Unsupervised Graph Clustering with Deep Structural Entropy
Jingyun Zhang, Hao Peng, Li Sun, Guanlin Wu, Chunyang Liu, Zhengtao Yu
TL;DR
DeSE tackles unsupervised graph clustering under sparse and noisy graphs by introducing Deep Structural Entropy as a differentiable objective. It combines a Structural Learning Layer that builds an attribute graph from node features with a Clustering Assignment Layer that learns embeddings and soft cluster assignments on an enhanced graph, optimized via a soft assignment structural entropy loss and an edge-based cross-entropy loss. The approach yields superior and interpretable clustering across four benchmarks, with robustness to the number of clusters and strong performance even when the original graph is imperfect.
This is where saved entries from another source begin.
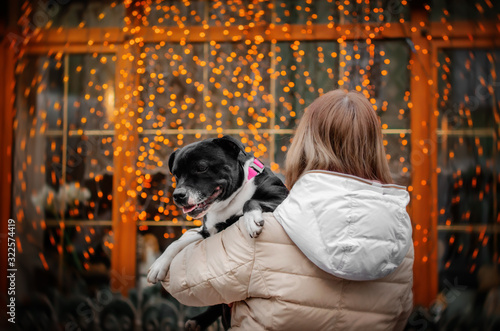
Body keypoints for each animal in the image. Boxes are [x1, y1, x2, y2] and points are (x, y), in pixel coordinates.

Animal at [146, 136, 288, 330]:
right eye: (176, 175)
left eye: (201, 167)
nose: (178, 195)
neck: (230, 199)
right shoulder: (206, 231)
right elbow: (179, 240)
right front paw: (159, 264)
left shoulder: (282, 201)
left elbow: (250, 202)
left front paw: (251, 219)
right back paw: (199, 320)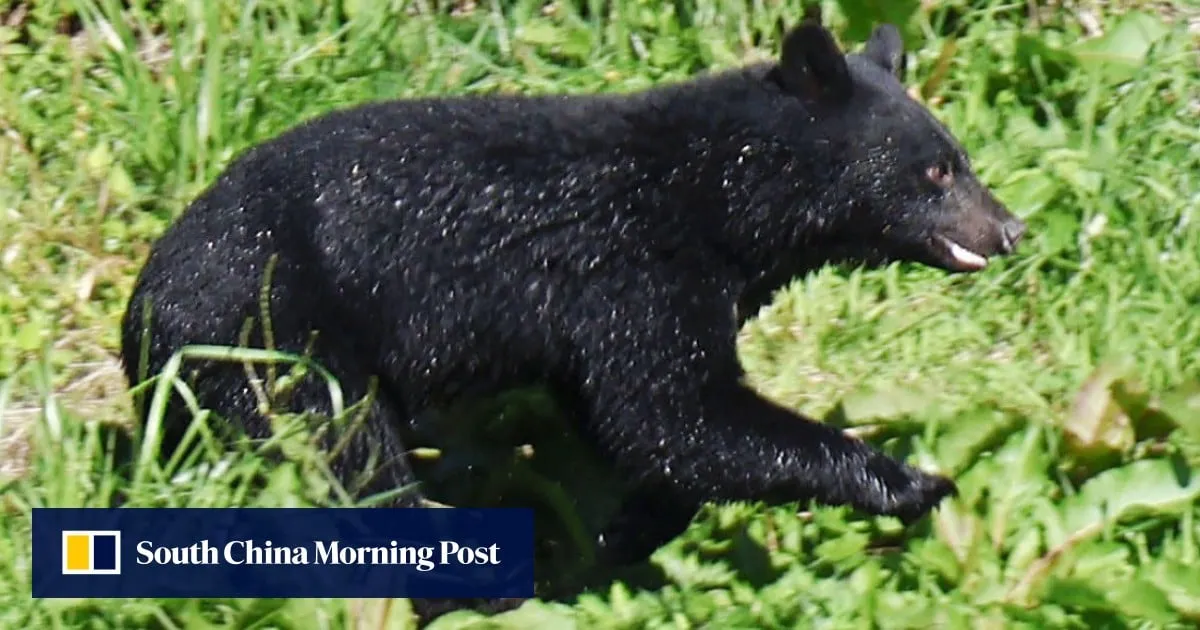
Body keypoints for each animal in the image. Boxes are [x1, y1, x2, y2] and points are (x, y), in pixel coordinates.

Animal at [118, 18, 1026, 623]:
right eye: (937, 170)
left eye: (960, 157)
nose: (1011, 229)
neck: (716, 195)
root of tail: (140, 318)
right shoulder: (633, 270)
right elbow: (673, 414)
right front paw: (912, 481)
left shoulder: (592, 321)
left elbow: (629, 427)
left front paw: (620, 537)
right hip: (272, 337)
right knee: (349, 459)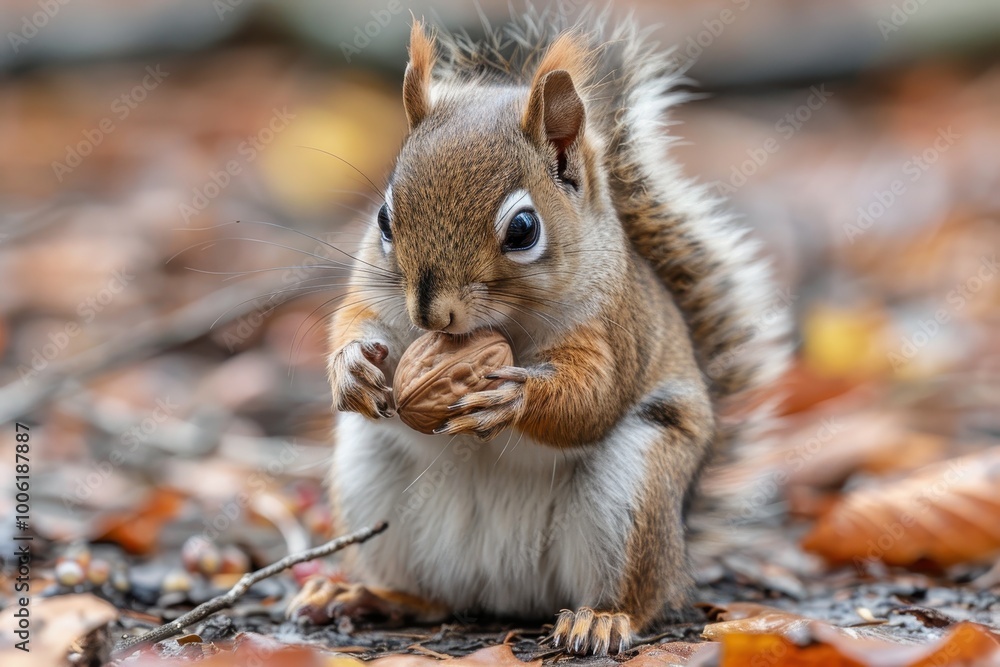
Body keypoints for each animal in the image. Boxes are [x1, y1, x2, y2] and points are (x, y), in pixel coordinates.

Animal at [287, 7, 787, 657]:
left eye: (524, 229)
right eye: (383, 219)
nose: (430, 315)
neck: (501, 327)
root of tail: (505, 593)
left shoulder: (612, 331)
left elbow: (590, 400)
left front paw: (513, 396)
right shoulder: (374, 296)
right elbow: (352, 321)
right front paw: (351, 368)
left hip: (635, 490)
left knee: (638, 597)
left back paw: (601, 620)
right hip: (372, 479)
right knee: (428, 597)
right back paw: (365, 595)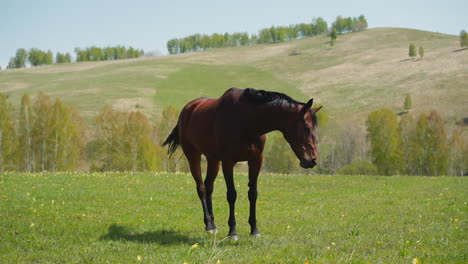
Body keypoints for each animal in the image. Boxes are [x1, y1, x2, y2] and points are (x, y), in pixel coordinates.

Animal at [163, 87, 320, 239]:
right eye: (306, 127)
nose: (312, 160)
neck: (247, 122)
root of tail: (188, 109)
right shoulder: (228, 162)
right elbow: (232, 195)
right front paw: (232, 232)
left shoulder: (256, 160)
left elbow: (253, 194)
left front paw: (254, 229)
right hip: (193, 155)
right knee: (201, 188)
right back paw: (208, 225)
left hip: (213, 159)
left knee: (209, 187)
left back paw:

By uniting structural information theory with end-to-end graph learning, DeSE offers a principled, trainable mechanism to integrate features and structure for clustering.
Abstract
Research on Graph Structure Learning (GSL) provides key insights for graph-based clustering, yet current methods like Graph Neural Networks (GNNs), Graph Attention Networks (GATs), and contrastive learning often rely heavily on the original graph structure. Their performance deteriorates when the original graph's adjacency matrix is too sparse or contains noisy edges unrelated to clustering. Moreover, these methods depend on learning node embeddings and using traditional techniques like k-means to form clusters, which may not fully capture the underlying graph structure between nodes. To address these limitations, this paper introduces DeSE, a novel unsupervised graph clustering framework incorporating Deep Structural Entropy. It enhances the original graph with quantified structural information and deep neural networks to form clusters. Specifically, we first propose a method for calculating structural entropy with soft assignment, which quantifies structure in a differentiable form. Next, we design a Structural Learning layer (SLL) to generate an attributed graph from the original feature data, serving as a target to enhance and optimize the original structural graph, thereby mitigating the issue of sparse connections between graph nodes. Finally, our clustering assignment method (ASS), based on GNNs, learns node embeddings and a soft assignment matrix to cluster on the enhanced graph. The ASS layer can be stacked to meet downstream task requirements, minimizing structural entropy for stable clustering and maximizing node consistency with edge-based cross-entropy loss. Extensive comparative experiments are conducted on four benchmark datasets against eight representative unsupervised graph clustering baselines, demonstrating the superiority of the DeSE in both effectiveness and interpretability.